Critiques

Testament : Cri du cœur sans résonance

Pas facile de critiquer un spectacle dont le contexte de création est aussi chargé en émotion que celui de Testament, adapté du roman de Vickie Gendreau, qui est décédée l’an dernier d’une tumeur au cerveau. Avant même de voir la pièce, on a conscience qu’il serait de bon ton de la trouver de qualité. Parce que tout le Québec s’est ému de l’histoire de cette jeune femme partie trop vite (elle avait 23 ans), parce que tous ceux qui l’aimaient sont présents dans la salle, parce que la prestation artistique se confond avec l’hommage à la personne et la déclaration d’amour (le théâtre invite ceux qui le souhaitent à placer dans le hall des pots Masson remplis d’objets qui leur rappellent la disparue), parce que tout le monde, même ceux qui ne la connaissaient pas, appelle l’auteure par son prénom… Et quand on sort de la salle peu enthousiaste, on panique à l’idée d’exprimer son opinion, parce qu’on sait que l’on sera possiblement une des seules voix à contre-courant et que l’on risque de s’attirer les foudres.

Je n’ai pas lu le livre de Vickie Gendreau au moment de sa publication, mais seulement il y a quelques jours, en prévision de la critique que j’allais faire de la pièce.

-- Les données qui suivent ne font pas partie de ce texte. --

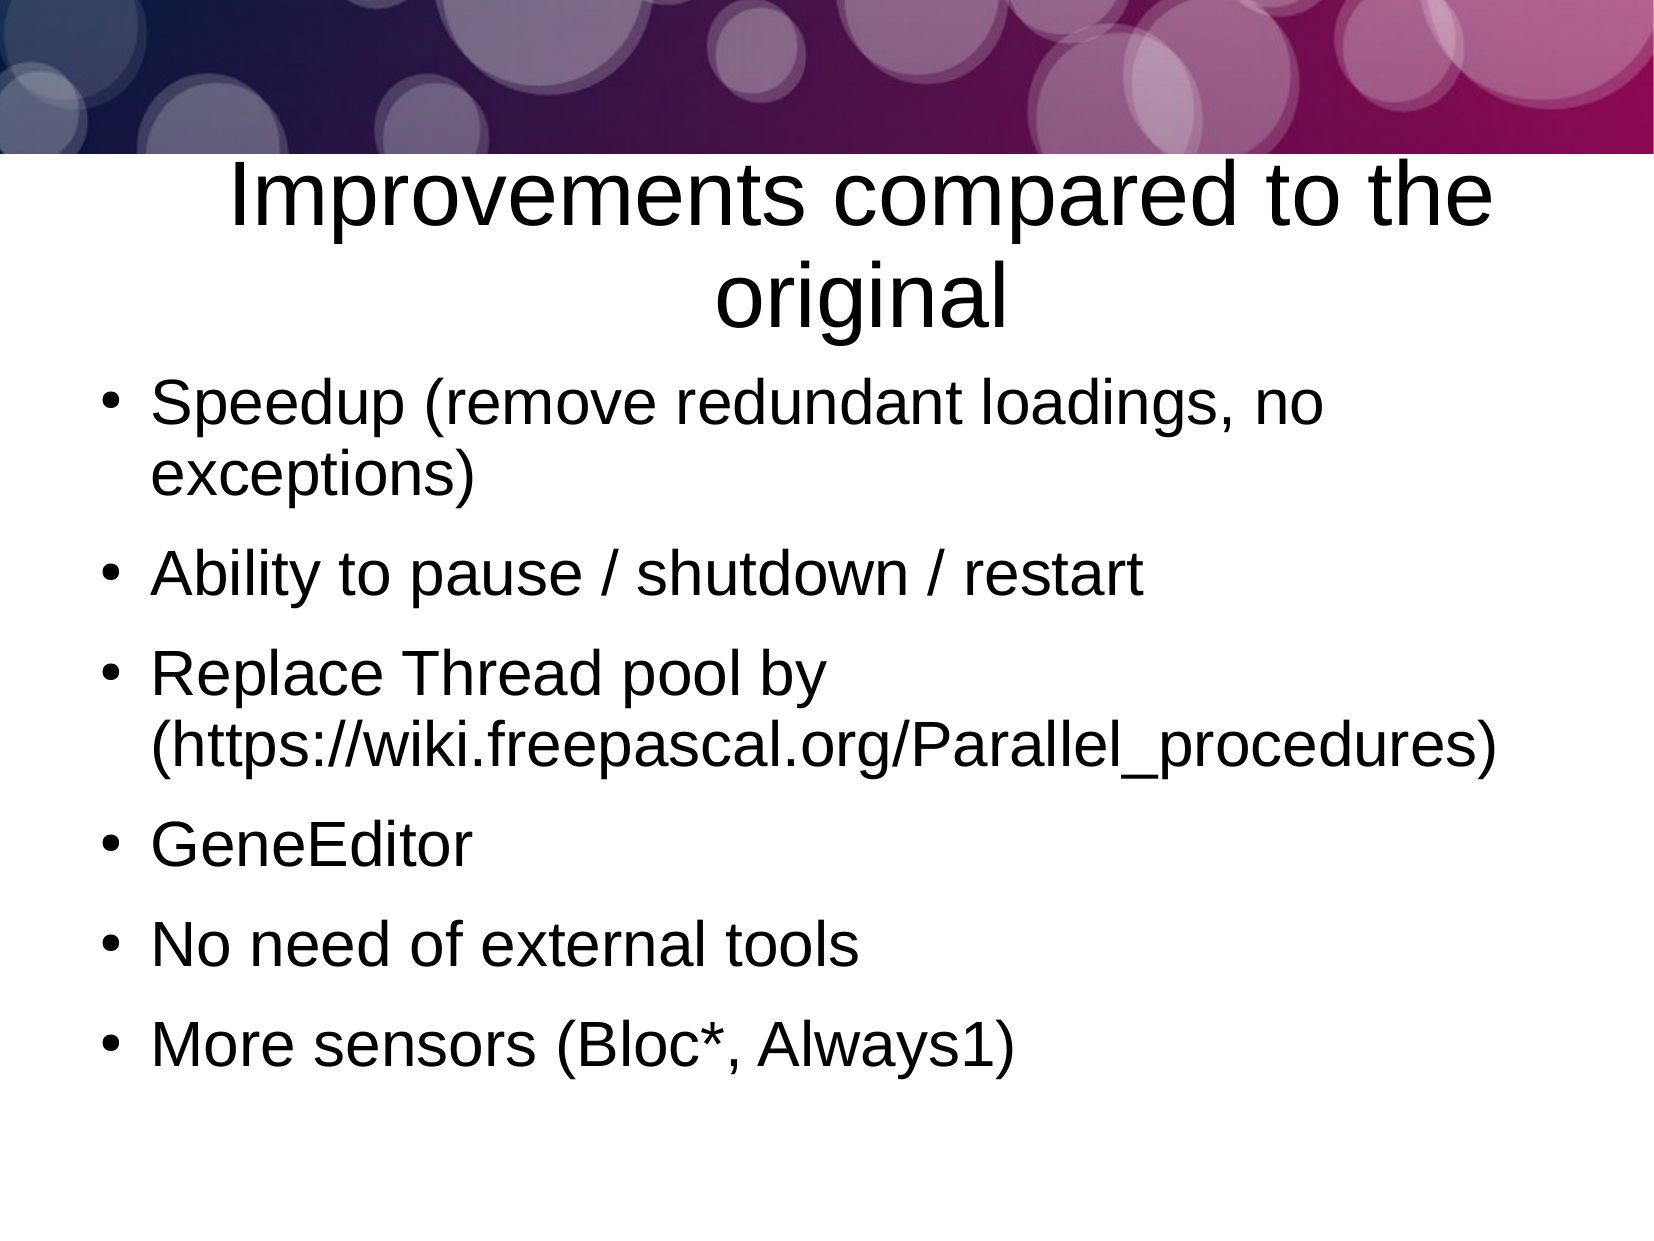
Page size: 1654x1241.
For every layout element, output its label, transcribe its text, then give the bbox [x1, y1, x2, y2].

list Speedup (remove redundant loadings, no exceptions) Ability to pause / shutdown / restart Replace Thread pool by (https://wiki.freepascal.org/Parallel_procedures) GeneEditor No need of external tools More sensors (Bloc*, Always1) [82, 366, 1571, 1087]
title Improvements compared to the original [82, 142, 1571, 348]
picture [0, 0, 1654, 154]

Je suis sortie de la lecture avec l’impression que l’auteure n’avait jamais dépassé l’anecdote et que n’eussent été les circonstances tragiques entourant la parution de cet ouvrage, il n’aurait pas fait les manchettes. Le livre de Gendreau est un cri du cœur, un témoignage décousu aux voix multiples (elle y donne la parole à ses amis, imaginant leur réaction à sa mort), intense, chaotique, sans censure: on y apprend les partys, l’alcool, la poésie, le bar de danseuses, la prostitution, le viol, l’amour non réciproque, la maladie, l’hôpital, les amis, bref, tout ce qui faisait le quotidien de la jeune femme. L’écriture est crue et passionnée, un peu hermétique, mais non dépourvue d’intérêt. Ce qui manque à cet ouvrage, c’est la matière.

L’adaptation pour la scène réalisée par Eric Jean colle au texte, probablement un peu trop. On regrette qu’il n’ait pas transcendé les anecdotes personnelles pour en faire véritablement un portrait de génération. Au centre de la pièce (comme au cœur du livre), Vickie, incarnée par Jade-Mariuka Robitaille, une jeune comédienne tout juste sortie de l’école mais ne manquant ni d’assurance ni de personnalité. Gravitent autour d’elle sept comédiens, incarnant ses amis et sa famille, qui servent chacun à leur tour leur court monologue (avec plus ou moins de talent), sans que leur personnage n’ait vraiment l’occasion de se construire ni d’éveiller notre intérêt. La meilleure amie, incarnée par Marilyn Castonguay, brille par son insignifiance; la mère (Dominique Pétin), quasiment absente du spectacle, apparaît à la toute fin, en larmes, comme si, à défaut de faire réfléchir le spectateur sur le deuil, la perte, les occasions manquées, l’injustice, la soif de vivre, on voulait en dernier recours le faire brailler.

L’usage de la vidéo, tel qu’il est proposé ici, n’ajoute rien au propos et les images sont plutôt « cliché » (Vickie qui tombe dans le vide, un mannequin portant les habits de Vickie consumé par les flammes, Vickie qui se peint le visage en noir jusqu’à disparaître…). La musique, omniprésente (tous les comédiens chantent et/ou jouent d’un instrument), et presque toujours en anglais, semble faire office de remplissage, même si on comprend l’importance qu’elle avait dans la vie de la jeune femme. Quant à la mise en scène au sens large, elle rappelle étrangement S’embrasent, et manque somme toute de personnalité.

Mais on peut supposer que l’émotivité entourant la création et le désir de se montrer à la hauteur de la confiance que lui avait accordée Gendreau ont pesé lourd sur les épaules du metteur en scène et probablement rendu sa tâche assez ardue.

Testament. Texte de Vickie Gendreau. Adaptation et mise en scène d’Eric Jean. Une production du Théâtre de Quat’Sous. Au Théâtre de Quat’Sous jusqu’au 30 mars 2014.